Cosmetics, you see, is only one strikingly obvious example out of a million of this social phenomenon. This is, too, the case with other things such as jewelry and clothing.

What do these things do? Their main purpose is to make a person appear more good-looking. Then why do people want to look good? The key in this is that when someone looks nice and well-dressed, at least to themselves, they think that others will feel more positively towards them—and in general, this is true. When they have the knowledge that they will appear “more desirable” in other people’s eyes, they feel more self-worth. Some women describe going outside without makeup on as being naked, which only shows the extent of their reliance on makeup to boost their own confidence. If this is the case, then women’s love for these products suddenly looks much more logical. My opinion on this is that women buy them for the self-confidence and good feelings these things create.

Essentially, a woman wears nice clothes and makeup to make others appreciate her better, which in turn makes her feel more content with herself. A new garment is not only that, but also a bit more of confidence. How could one be blamed for seeking that?

The reason for these feelings? The media, presumably. It produces magazine after magazine full of photoshopped pictures of girls and women looking glamorous, leading people to mistakenly think that it is the norm. This puts a lot of pressure on the women of today, who have to endeavor to appear perfect. This is not helped by the fact that an increasing number of people are judging people by their appearance.
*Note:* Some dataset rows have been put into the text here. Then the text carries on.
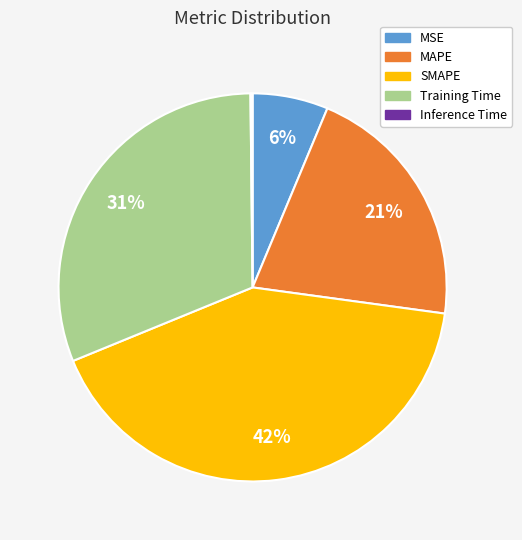

Approximately how many times larger is the value at Training Time compared to SMAPE?

0.7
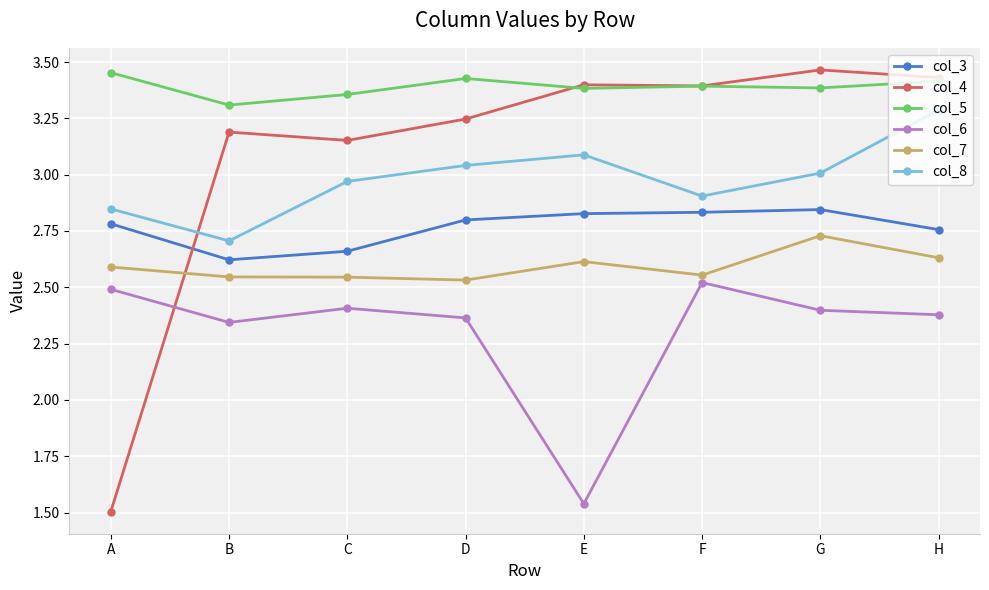

Which series has the largest total across all categories?

col_5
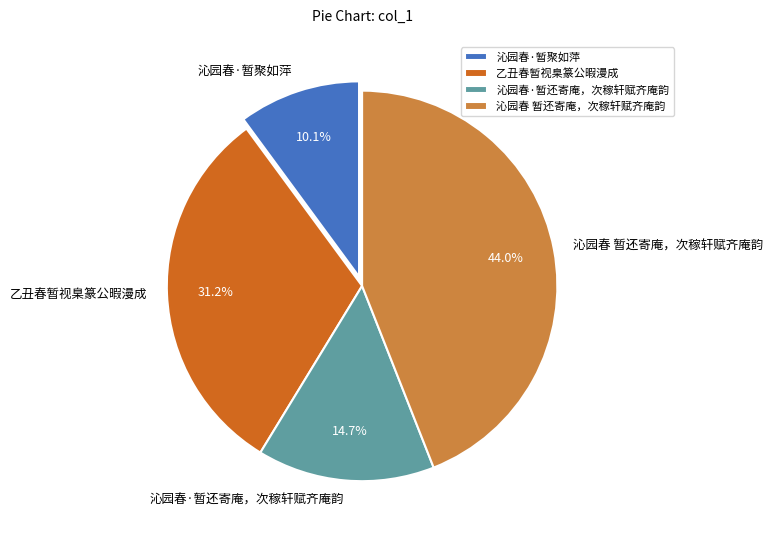

Does 乙丑春暂视臬篆公暇漫成 account for over 50% of the chart?

No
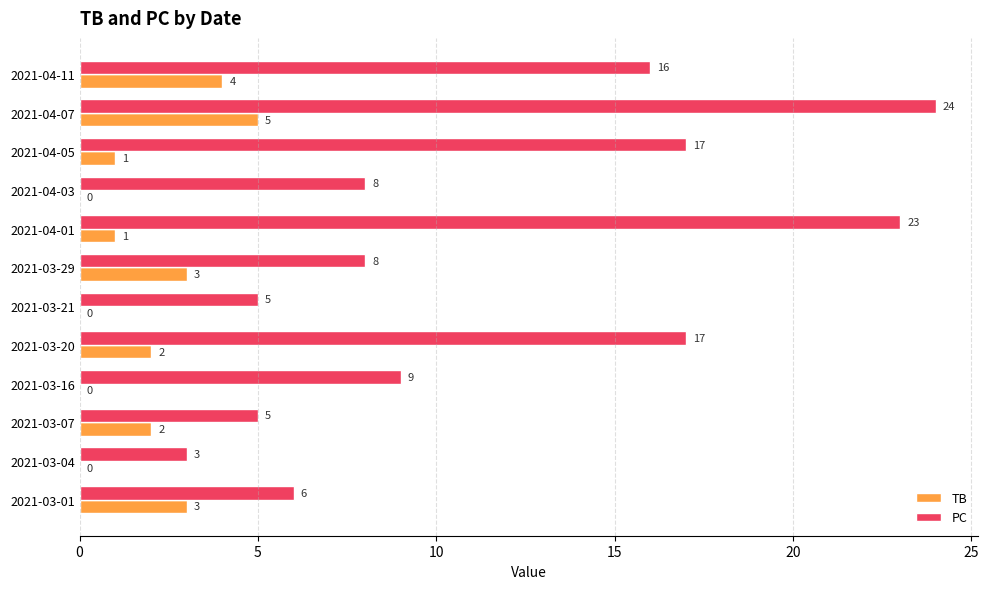

Is it true that PC equals 8 at 2021-03-29?

True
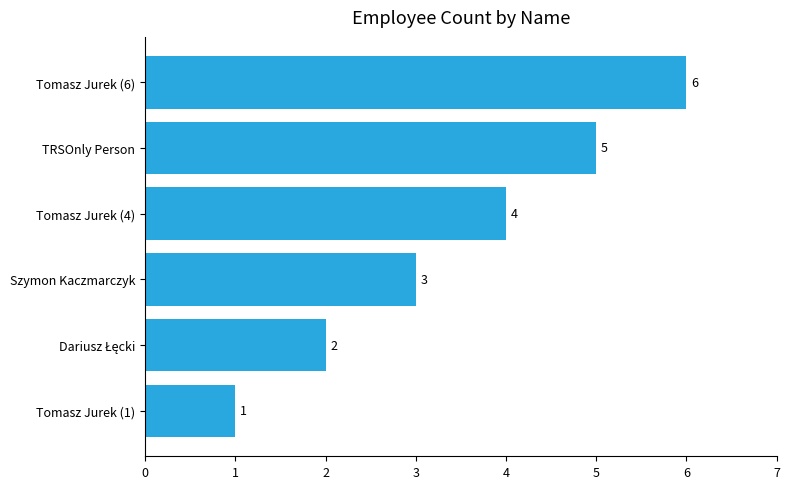

What is the sum of all values?

21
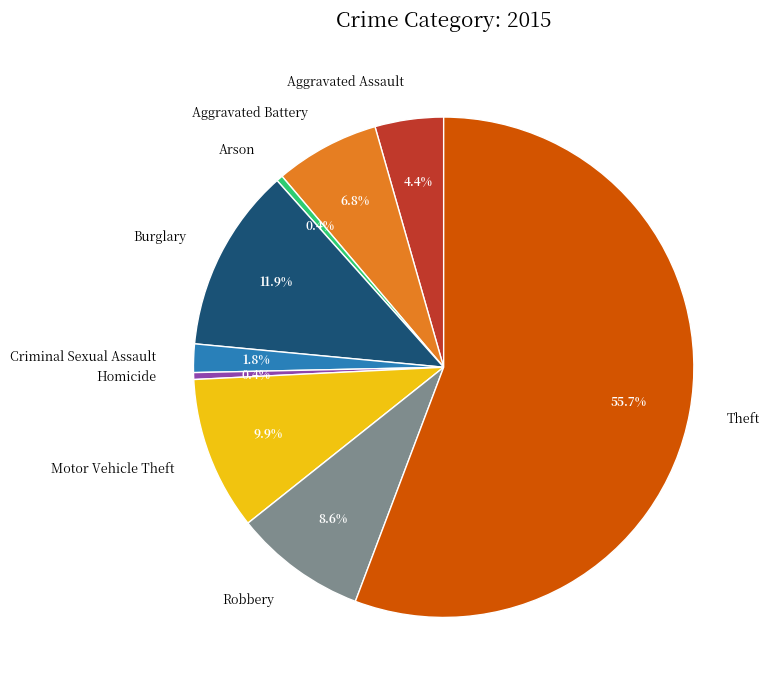

Is Aggravated Battery the majority of the pie?

No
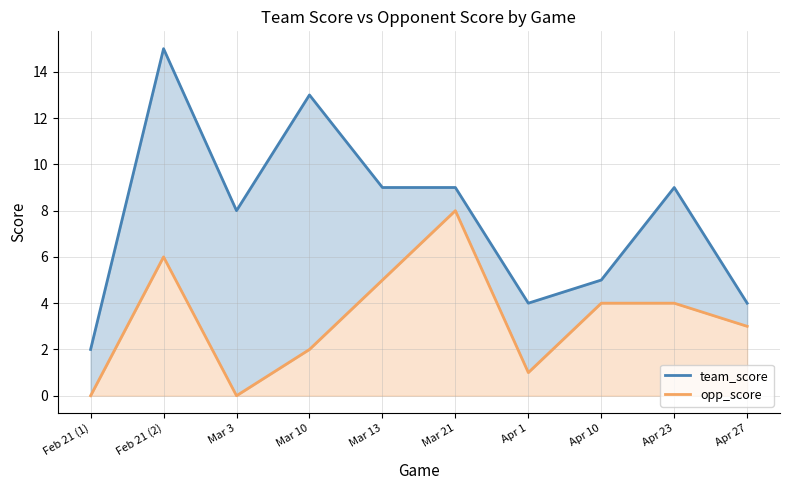

What is the total value across all series at Mar 13?

14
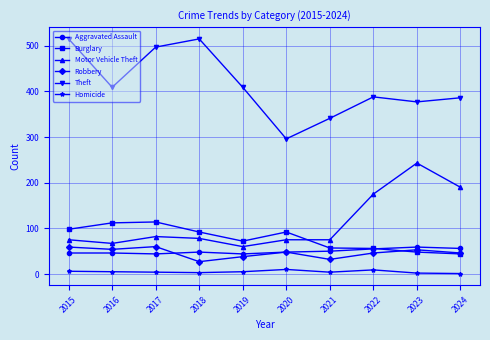

What value does the Motor Vehicle Theft series have at 2018?

78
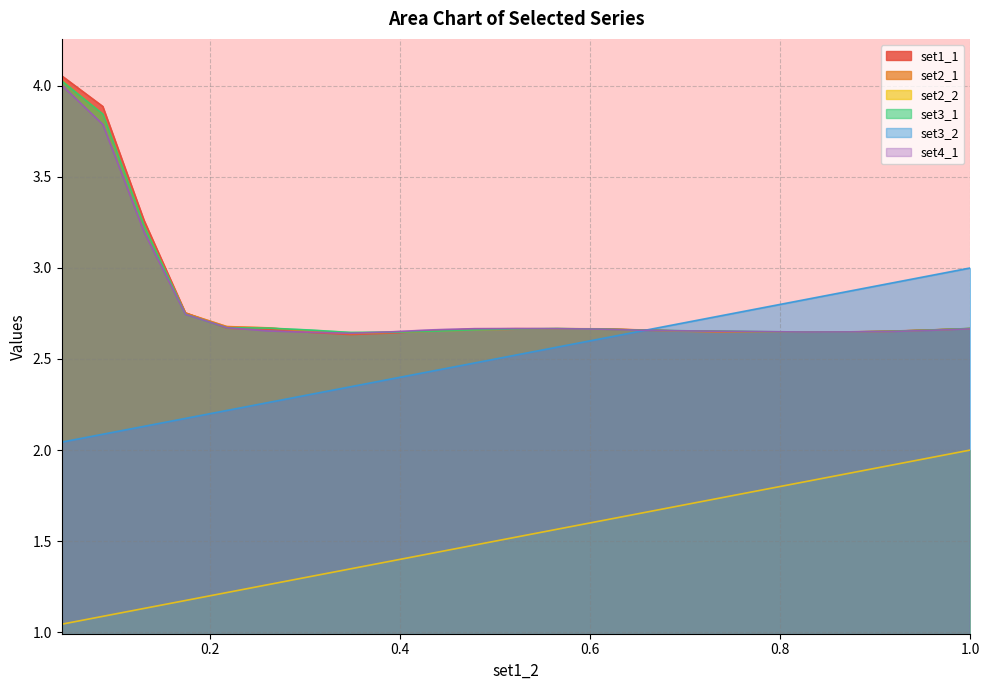

What are all the series names shown in the legend?

set1_1, set2_1, set2_2, set3_1, set3_2, set4_1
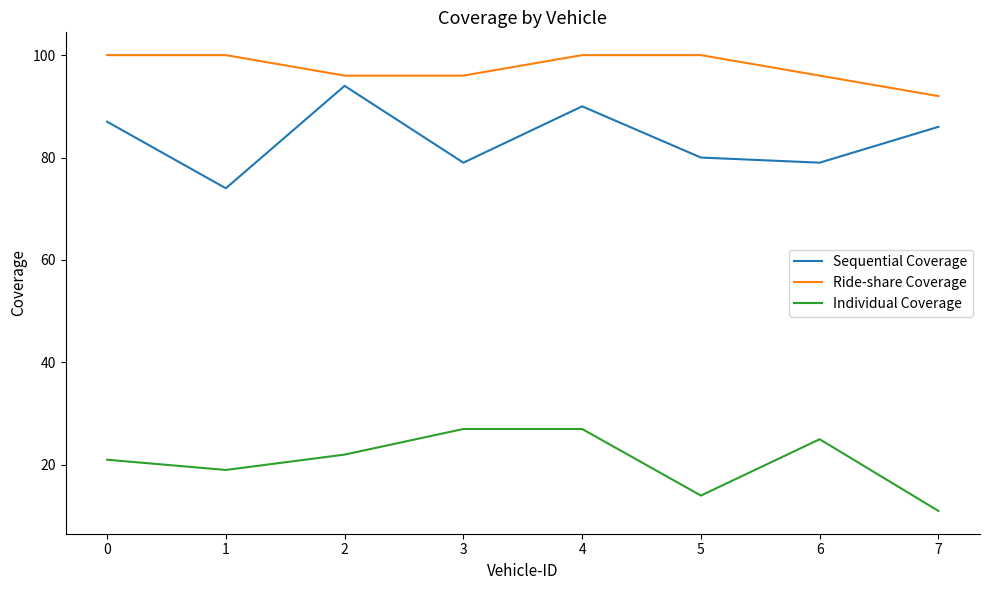

What is the average value of the Individual Coverage series?

21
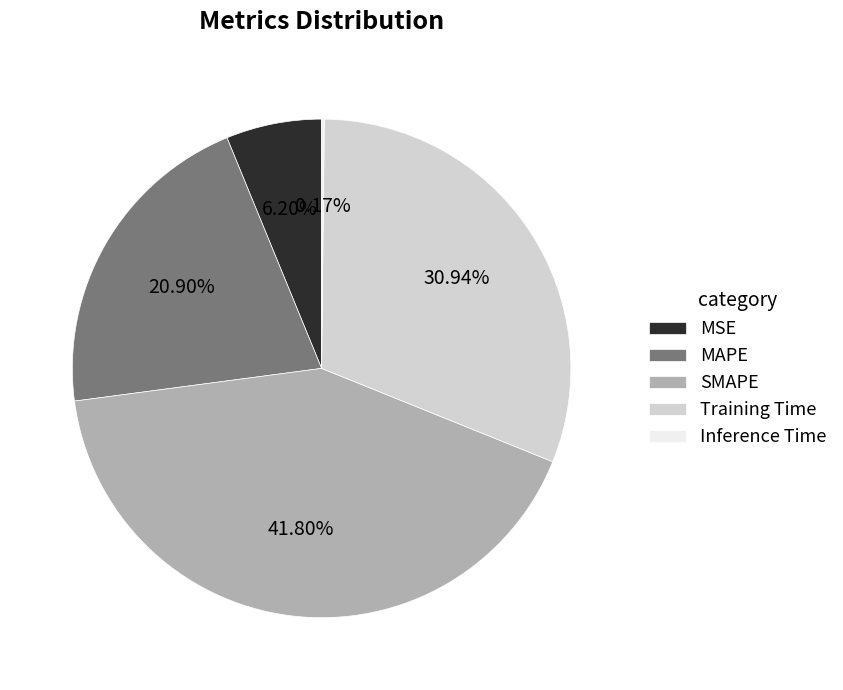

Does any single category account for the majority?

No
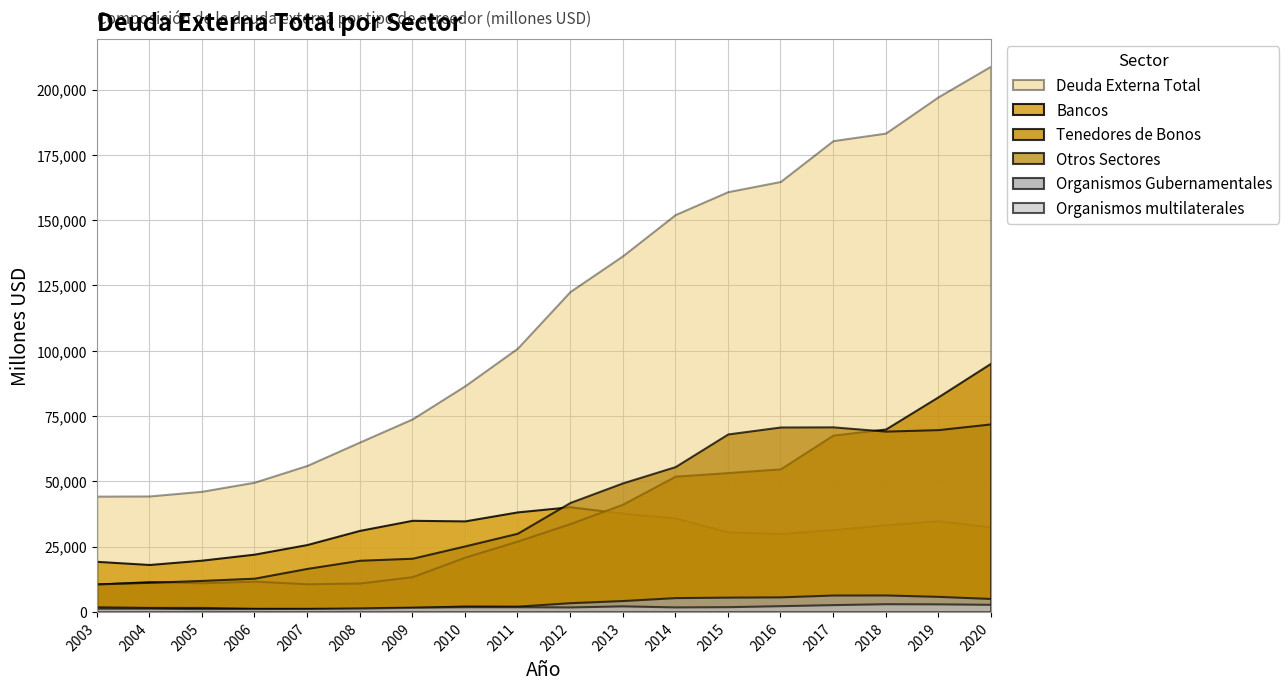

What is the greatest value displayed?

208981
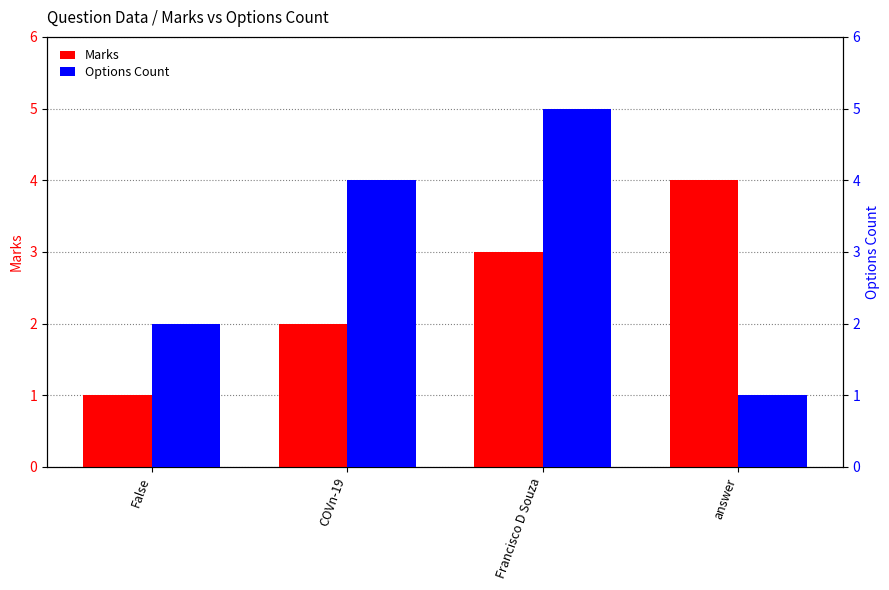

What is the spread (max minus min) of values at Francisco D Souza?

2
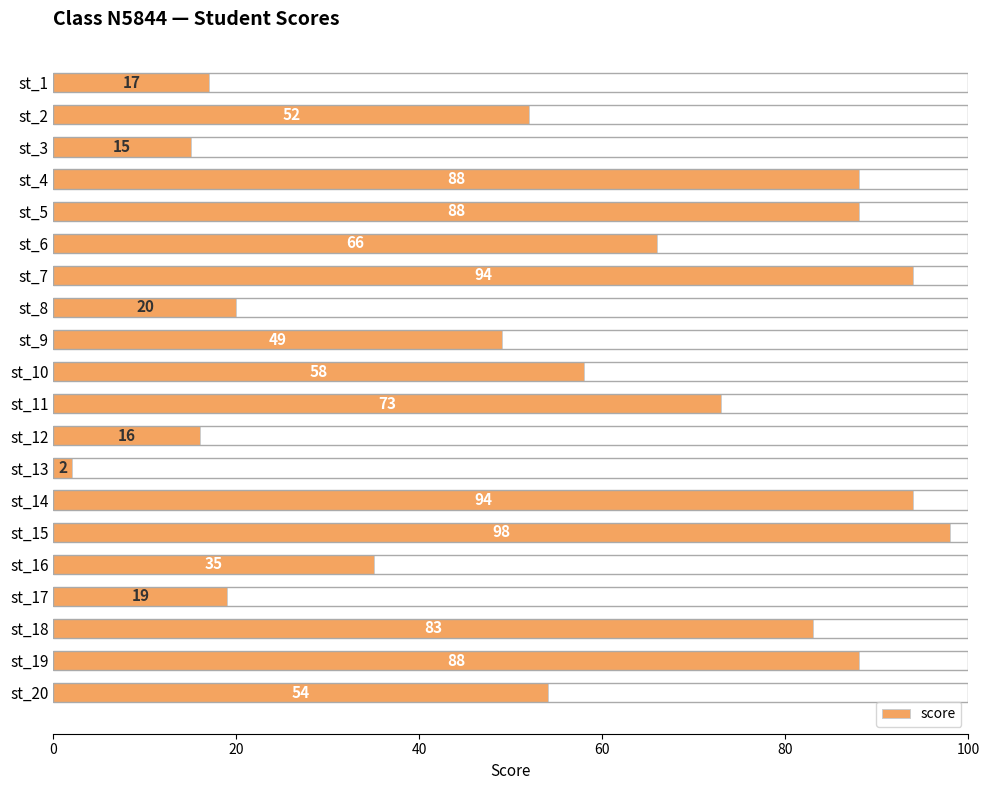

What is the value of the 12th bar from the top?

16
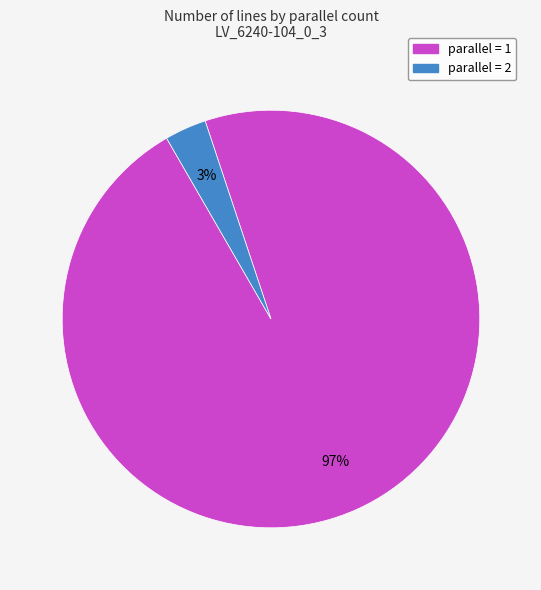

To the nearest percent, what is the average slice percentage?

50%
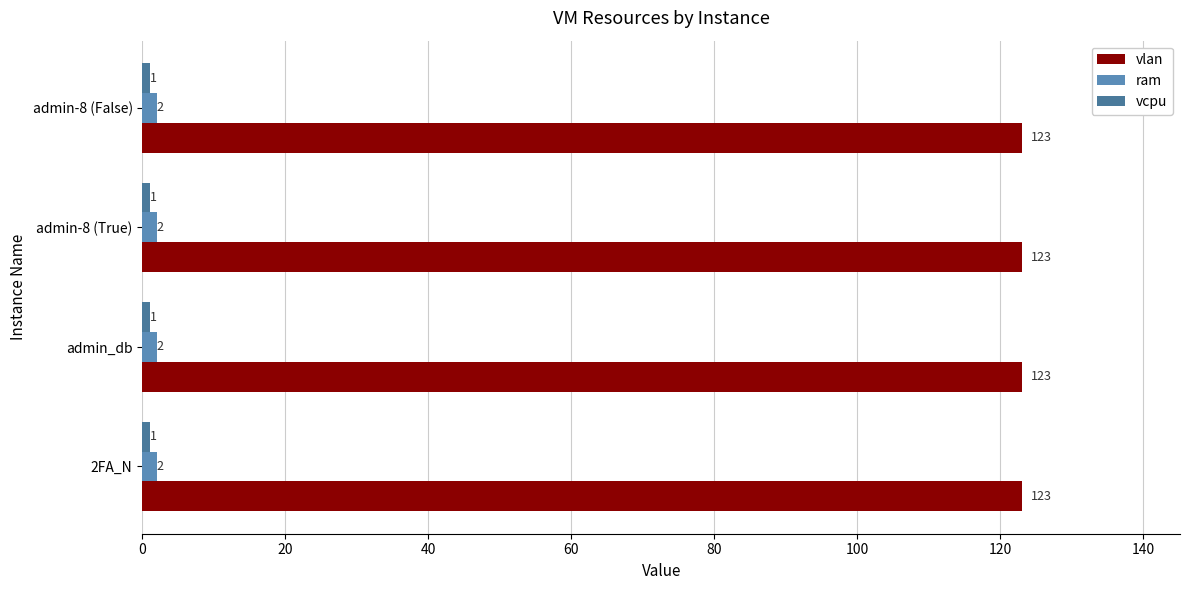

What position from the right is admin-8 (False)?

1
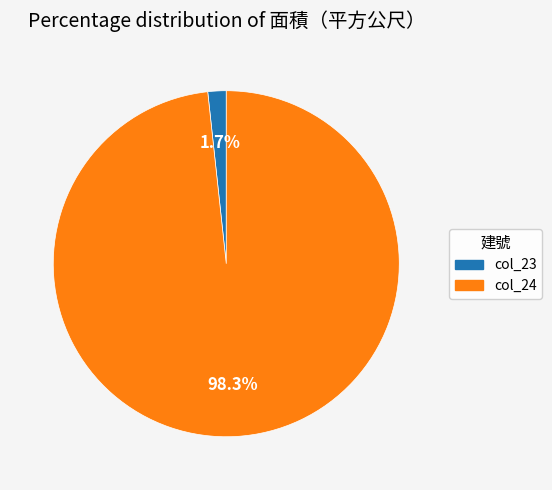

Rank the categories by value from lowest to highest.

23, 24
Perhaps instead of succumbing to the pressure, women should seek better ways to feel good about themselves. Some manage to do this, and lead happy, healthy lives. In most cases, those who do give in to it are unconfident and vulnerable to others’ opinions, and they live in their facade of wellbeing—using their possessions and good looks as a shield.

Although women such as the aforementioned have much to rethink about, we as a society have our responsibility to stop pressurizing women to look like celebrities and models—and learn to accept each person the way they are. It’s about time everyone realized that people should judge others by who they are, not what they look like.

******

I am sorry. Imagine that I have apologized profusely, and that I have promised to write proper blog posts soon. Ignore that I have done neither of those things. Actually, I’m just too tired to do anything much at the moment because of 1) kids with pianos, and 2) lots of books (guilty pleasures) to indulge in. Must…must…not fall asleep. If I give you another playlist…maybe not. You’ll either seek to strangle me or ignore my blog completely from now on. 

Please, just stick with the imaginary.